AV referendum wording ‘too complex’
By Ian Dunt
The wording of the referendum on electoral reform should be changed because some voters are struggling to understand it, the election watchdog has said.
The Electoral Commission found some people, particularly those with lower levels of education or literacy, found the question hard work and did not understand it.
The structure of the question, its length, and some of the language used made it harder to read than it needed to be, it found.
People were also unsure of precisely what the terms ‘first-past-the-post’ and ‘alternative vote’ actually meant, meaning the media, Electoral Commission and campaign groups would need to undertake work to educate the public about the issues involved.
“People told us that the wording of the question – with some changes – was easy to understand,” said Jenny Watson, chair of the Electoral Commission.

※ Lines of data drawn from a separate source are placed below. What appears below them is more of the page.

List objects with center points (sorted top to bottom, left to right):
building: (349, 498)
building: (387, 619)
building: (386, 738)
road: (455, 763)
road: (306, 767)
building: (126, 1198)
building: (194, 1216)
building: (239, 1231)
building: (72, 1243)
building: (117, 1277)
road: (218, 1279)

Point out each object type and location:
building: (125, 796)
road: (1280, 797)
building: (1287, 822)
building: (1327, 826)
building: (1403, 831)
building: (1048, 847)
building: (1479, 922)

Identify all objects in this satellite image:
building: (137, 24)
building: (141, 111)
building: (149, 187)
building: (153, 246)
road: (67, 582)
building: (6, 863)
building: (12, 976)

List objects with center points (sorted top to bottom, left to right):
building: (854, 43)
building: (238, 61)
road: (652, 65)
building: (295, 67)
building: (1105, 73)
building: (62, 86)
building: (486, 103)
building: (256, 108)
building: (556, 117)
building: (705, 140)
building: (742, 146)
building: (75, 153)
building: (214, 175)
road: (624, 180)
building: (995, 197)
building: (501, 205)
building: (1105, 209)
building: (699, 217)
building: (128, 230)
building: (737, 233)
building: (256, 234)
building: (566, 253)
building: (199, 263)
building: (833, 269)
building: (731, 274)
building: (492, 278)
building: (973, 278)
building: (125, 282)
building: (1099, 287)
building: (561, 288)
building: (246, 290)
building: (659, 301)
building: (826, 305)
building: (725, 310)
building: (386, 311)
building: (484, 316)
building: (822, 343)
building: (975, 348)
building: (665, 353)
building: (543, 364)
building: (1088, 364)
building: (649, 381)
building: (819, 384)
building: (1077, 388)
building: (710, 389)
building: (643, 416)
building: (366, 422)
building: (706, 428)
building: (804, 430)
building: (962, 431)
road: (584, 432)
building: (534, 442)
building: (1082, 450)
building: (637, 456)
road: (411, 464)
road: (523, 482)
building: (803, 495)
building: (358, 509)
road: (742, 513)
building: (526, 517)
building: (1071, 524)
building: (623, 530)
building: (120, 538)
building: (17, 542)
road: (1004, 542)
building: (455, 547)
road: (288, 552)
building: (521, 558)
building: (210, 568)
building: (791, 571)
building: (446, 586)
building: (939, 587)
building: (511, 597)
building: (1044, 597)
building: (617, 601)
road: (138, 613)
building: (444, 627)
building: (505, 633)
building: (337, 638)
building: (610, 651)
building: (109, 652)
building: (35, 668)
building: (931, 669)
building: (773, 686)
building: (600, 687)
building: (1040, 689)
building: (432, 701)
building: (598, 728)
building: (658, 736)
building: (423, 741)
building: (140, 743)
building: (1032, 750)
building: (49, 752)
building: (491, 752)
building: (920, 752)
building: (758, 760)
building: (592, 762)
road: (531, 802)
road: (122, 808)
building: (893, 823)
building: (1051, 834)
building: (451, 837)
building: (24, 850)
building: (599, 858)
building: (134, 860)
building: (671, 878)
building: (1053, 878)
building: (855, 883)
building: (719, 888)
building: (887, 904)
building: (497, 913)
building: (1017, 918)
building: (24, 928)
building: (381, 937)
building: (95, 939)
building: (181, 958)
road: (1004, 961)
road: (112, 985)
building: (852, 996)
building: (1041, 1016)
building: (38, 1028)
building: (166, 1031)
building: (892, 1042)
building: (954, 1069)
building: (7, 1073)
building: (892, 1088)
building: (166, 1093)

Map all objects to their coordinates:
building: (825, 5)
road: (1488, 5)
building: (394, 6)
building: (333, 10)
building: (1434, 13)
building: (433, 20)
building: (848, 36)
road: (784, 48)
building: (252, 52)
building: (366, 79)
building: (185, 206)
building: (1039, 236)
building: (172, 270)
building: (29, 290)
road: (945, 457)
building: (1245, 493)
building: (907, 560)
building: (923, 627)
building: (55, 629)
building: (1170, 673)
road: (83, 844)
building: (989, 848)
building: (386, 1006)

“However, they have a limited knowledge of what the ‘first past the post’ system is and almost no understanding of the ‘alternative vote’ system.
“Our research took place without the campaigns and extensive media coverage that will be in place in the run up to the referendum.
“We found that when participants had more information on how both systems worked, their understanding improved and they could cast their vote in the way they intended.”
Plaid Cymru seized on the report as a way to delay the referendum. The party has argued against its taking place on the same day as devolved elections and the exclusion of a third system, the ‘single transferable vote’.
Plaid’s Jonathan Edwards MP said: “The UK ConDem government have tried to ram this through the Houses of Parliament in order to have a quick referendum without giving due time and consideration to the issues being debated.”
The referendum will take place next May. Current polls show the ‘no’ camp slightly ahead, but analysts expect public attitudes to the poll to change when voters start to properly engage with it.